TASKS TO CARRY OUT:
1/ List every sentence in the passage about the narrator's birth that ends with a question mark, not counting anything in the listing.
2/ Swap "fortress" for "bastion" in the passage about the narrator's birth, then write out the part starting with "I wonder if" and going on through "the unwanted girl.".

SELECTED PASSAGE:
Segment Open

I wonder if they grieved me before they ever held me—if their dreams folded quietly into themselves, disappointed whispers lost in the sterile air. My mother, weakened by pain and illness that gripped her like a cage, thought about ending me before I could even begin. I hear the echoes of that thought, sharp and cold, slicing through the fragile thread of my earliest memories—if only in the way a shadow suggests a shape.

And then there was my paternal grandmother. Stern and unyielding, wrapped in the old ways, her eyes sharp as the truth and twice as unforgiving. She scolded my parents, her voice a thunderclap that shattered their hesitation. "Let her live," she said. "You cannot decide who deserves to be born." I imagine her standing tall, a fortress of patriarchal paradox—her love for boys unquestioned, yet here, fiercely, she protected me, the unwanted girl.

I hate her sometimes for what she represents, the suffocating weight of traditions that still cling to us like vines. Her love was not gentle, not free—it was tied to expectation, to the power of sons. Yet, paradoxically, she was the gatekeeper of my life. For that alone, I owe her my gratitude, bitter and tangled.

I came into a world where I was already less—less desired, less celebrated. And maybe that's why I carry this strange cocktail of resentment and respect in my veins. The bitter taste of being unwanted and the sweet relief of being here, nonetheless. The world was not ready for me, but I was stubborn. I was born.

Sometimes I ask myself: What did I do to deserve this starting line, this uneven ground? Could I have fought harder before I even existed? Was my existence a rebellion? A quiet defiance whispered through generations? And as the questions swirl, one thing is clear—my story did not begin with joy. It began with a struggle I was too young to understand, yet it shaped every step I would take.

I am the daughter of disappointment and stubborn hope. The child who was almost silenced before the first cry. And now, this voice you hear—the one writing these words—is the one that refused to be silenced.

Segment Closed

DATASET EXTRACT:
Segment Open

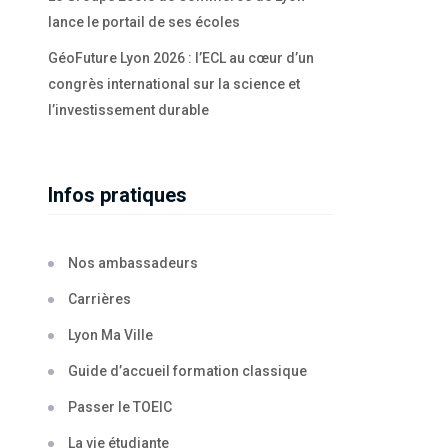
lance le portail de ses écoles
GéoFuture Lyon 2026 : l’ECL au cœur d’un
congrès international sur la science et
l’investissement durable
Infos pratiques
Nos ambassadeurs
Carrières
Lyon Ma Ville
Guide d’accueil formation classique
Passer le TOEIC
La vie étudiante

Segment Closed

SOLUTIONS IN ORDER:
1/
- What did I do to deserve this starting line, this uneven ground?
- Could I have fought harder before I even existed?
- Was my existence a rebellion?
- A quiet defiance whispered through generations?

2/
I wonder if they grieved me before they ever held me—if their dreams folded quietly into themselves, disappointed whispers lost in the sterile air. My mother, weakened by pain and illness that gripped her like a cage, thought about ending me before I could even begin. I hear the echoes of that thought, sharp and cold, slicing through the fragile thread of my earliest memories—if only in the way a shadow suggests a shape.

And then there was my paternal grandmother. Stern and unyielding, wrapped in the old ways, her eyes sharp as the truth and twice as unforgiving. She scolded my parents, her voice a thunderclap that shattered their hesitation. "Let her live," she said. "You cannot decide who deserves to be born." I imagine her standing tall, a bastion of patriarchal paradox—her love for boys unquestioned, yet here, fiercely, she protected me, the unwanted girl.